Donald Ray POLLOCK Interview Standard

© Jean Luc Bertini

Comparé à Cormac McCarthy, ce peintre prolo de l’Amérique white trash « cherche à comprendre son voisin ».

Pendant trente-deux ans, Donald Ray Pollock a bossé dans l’usine de papier Mead de Chillicothe, un bled au fin fond du sud de l’Ohio. Ce boulot abrutissant (« Je conduisais les camions, je n’avais aucune responsabilité ») lui permettait le soir de s’abîmer dans l’alcool et la drogue. Puis il se met à écrire. A 54 ans, il publie un recueil de nouvelles, Knockemstiff (2008), qui le propulse sur orbite : ses descriptions d’une humanité déchue, prolos n’ayant d’autre horizon que l’épicerie ou le bar du coin, ont tout de suite fait penser à Chuck Palahniuk et Cormac McCarthy, pour le style dégraissé et la vision dark.

En 2011, son premier roman-coup de boule, Le Diable, tout le temps, confirma sa stature d’auteur majeur, via la cavale d’un couple de tueurs en série croisant une foule de dégénérés – pasteur pédophile, vétéran allumé et prédicateur apocalyptique. Le sang coule à flots, les crânes se défoncent à coups de marteau et les soldats sont crucifiés. Pourtant, la pire violence est mentale : Pollock s’introduit dans la tête de ses paumés, pénètre leur âme dans une prose ample et sèche, mélange suspens et terreur. Alors que Le Diable vient d’être élu meilleur livre de 2012 par nos confrères de Lire, Oncle Donald, par ailleurs lauréat du Prix de littérature policière pour cette même année, nous recevait cet automne dans les salons d’Albin Michel. Chemise bien repassée, lunettes cerclées, voix calme et traînante : son allure de fonctionnaire épiscopalien (« Je ne suis pas croyant, mais j’accompagne ma femme à la messe tous les dimanches ») n’a curieusement rien à voir avec les déglingués qui peuplent ses bouquins – et ne trahit pas sa fascination pour le Mal ?

Donald, vous venez de remporter un prix de littérature policière. Pourtant, j’ai du mal à voir vos livres comme des polars…
Donald Ray Pollock : Moi aussi.

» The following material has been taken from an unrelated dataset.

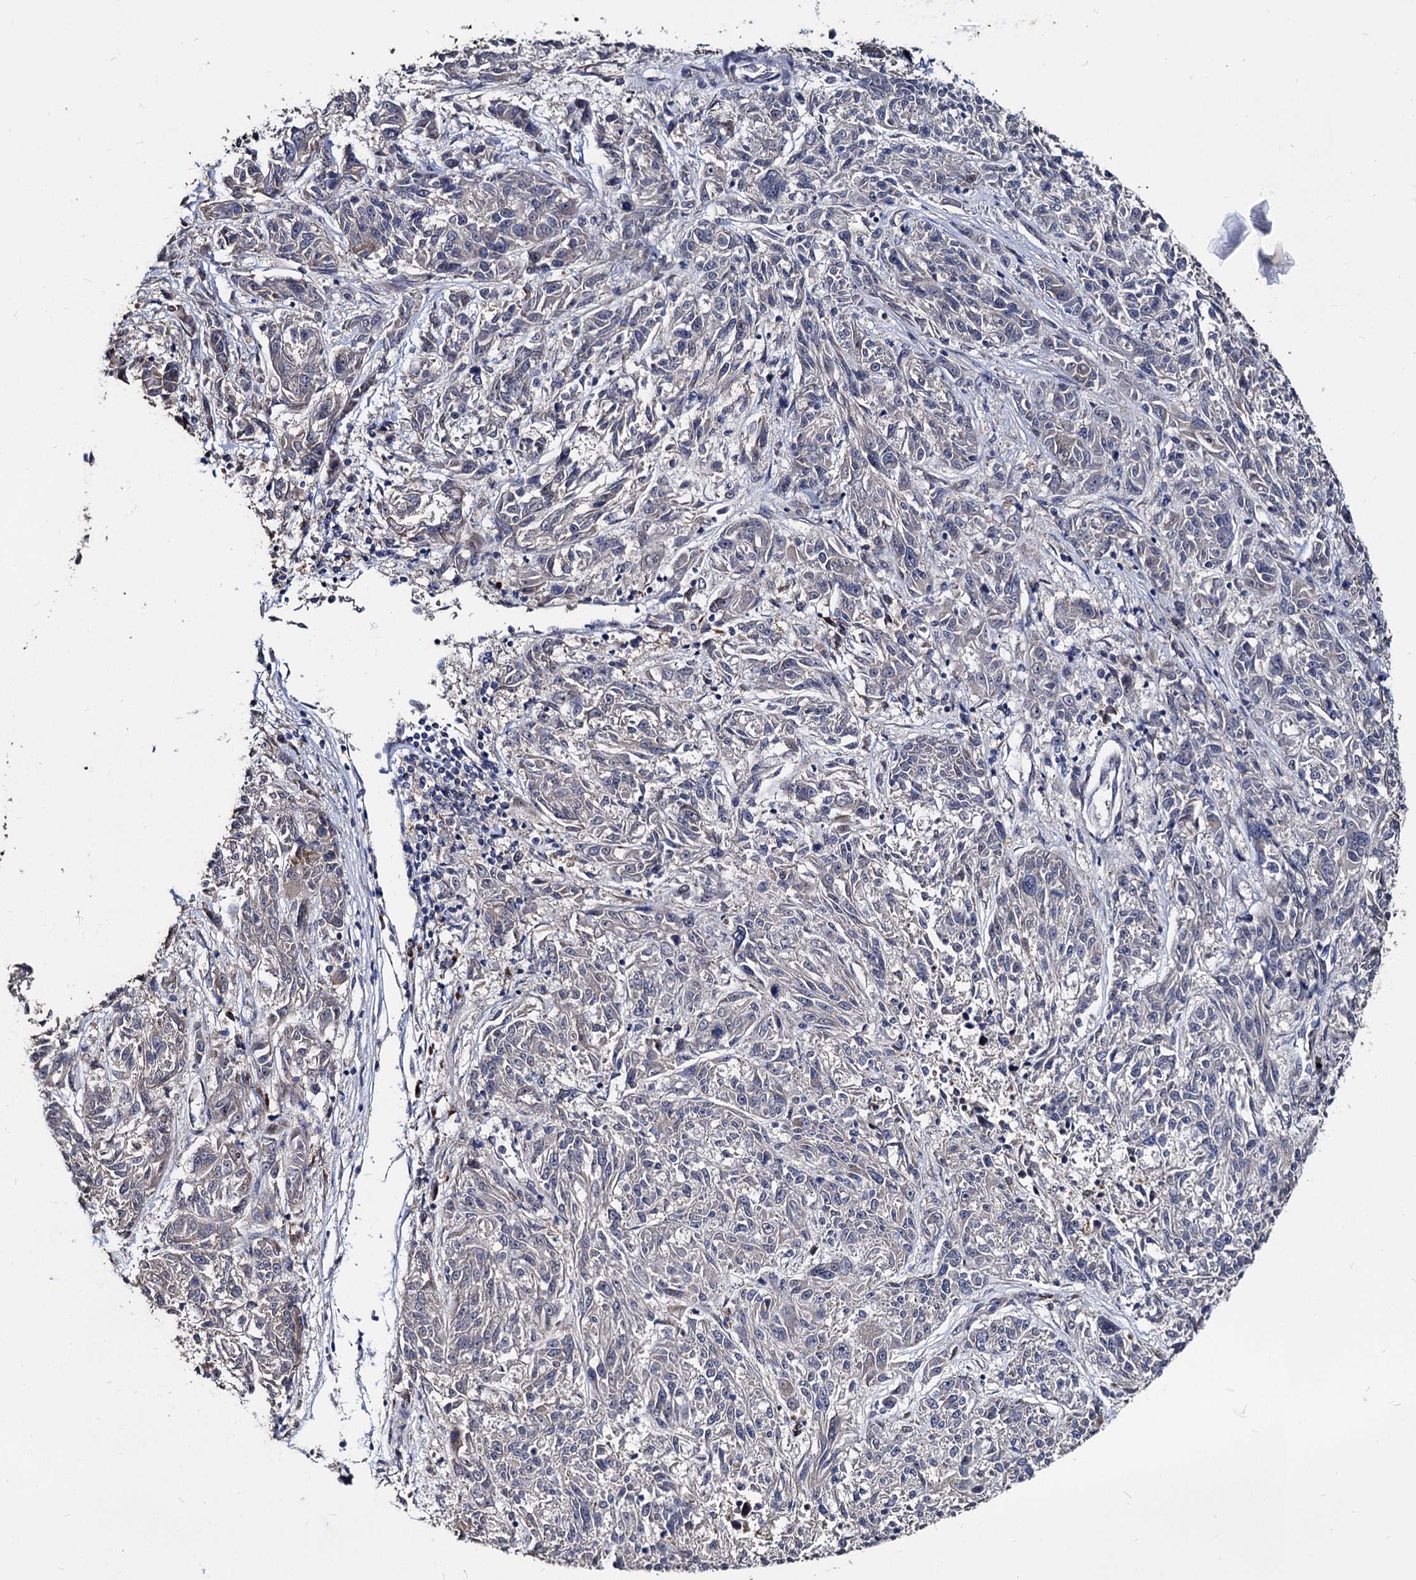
{"staining": {"intensity": "negative", "quantity": "none", "location": "none"}, "tissue": "melanoma", "cell_type": "Tumor cells", "image_type": "cancer", "snomed": [{"axis": "morphology", "description": "Malignant melanoma, NOS"}, {"axis": "topography", "description": "Skin"}], "caption": "DAB immunohistochemical staining of human melanoma displays no significant staining in tumor cells. (Stains: DAB immunohistochemistry (IHC) with hematoxylin counter stain, Microscopy: brightfield microscopy at high magnification).", "gene": "SMAGP", "patient": {"sex": "male", "age": 53}}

Je ne pensais pas que mes bouquins appartenaient à ce genre. Mais si on veut les voir comme ça, fine with me ! Il y a des meurtres, beaucoup de violence, des crimes sexuels et de la drogue… Certains romans noirs comme ceux de Raymond Chandler ou de Jim Thompson m’ont clairement influencé. Aux Etats-Unis, à mon sujet, les critiques parlent de « southern gothic ». C’est amusant : William Gay [1947-2012], essentiel pour moi, célèbre dans le genre, a gagné ce même prix il y a deux ans pour La Mort au crépuscule. Ces catégories, c’est du marketing. Polar ? Gothique ? Sudiste trash ? Tout me va.

Comment avez-vous commencé à écrire ?
J’ai bossé trente-deux ans à la fabrique de papier de Chillicothe, Ohio. Puis j’ai découvert, donc, le premier roman de William Gay [The Long Home, 1999]… Dans une interview, il expliquait qu’il avait été charpentier toute sa vie et que, la cinquantaine venue, il avait décidé de devenir écrivain. Un artisan, qui n’avait jamais été au lycée ou à la fac… Pourquoi pas moi ? J’ai compris que c’était faisable, que je pouvais envisager d’être publié. Que j’étais légitime. A la même époque, mon père a pris sa retraite ; il trimait depuis toujours dans la même usine que moi. Il passait ses journées devant la télé, j’ai eu peur de finir comme ça. Je me disais qu’avant de mourir, j’aurais aimé faire un autre truc… ç’aurait pu être n’importe quoi, vraiment. Il se trouve que j’ai toujours été un grand lecteur. Pendant cinq ans, en cachette, j’ai bossé sur mes textes, puis intégré un cours de creative writing dans une fac. Il a fallu choisir, j’ai quitté l’usine, rencontré des écrivains, et c’était parti.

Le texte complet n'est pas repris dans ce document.